WHAT THIS TASK INVOLVES | Copy the text lines of every item below character for character, leaving out the pictures.

^^^^^^^^

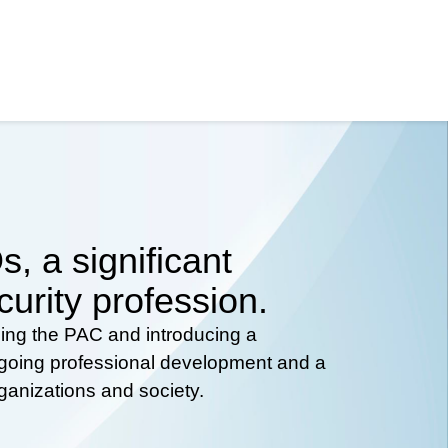
, a significant
curity profession.
hing the PAC and introducing a
ongoing professional development and a
rganizations and society.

^^^^^^^^

RESULT OF THE TASK |
, a significant
curity profession.
hing the PAC and introducing a
ongoing professional development and a
rganizations and society.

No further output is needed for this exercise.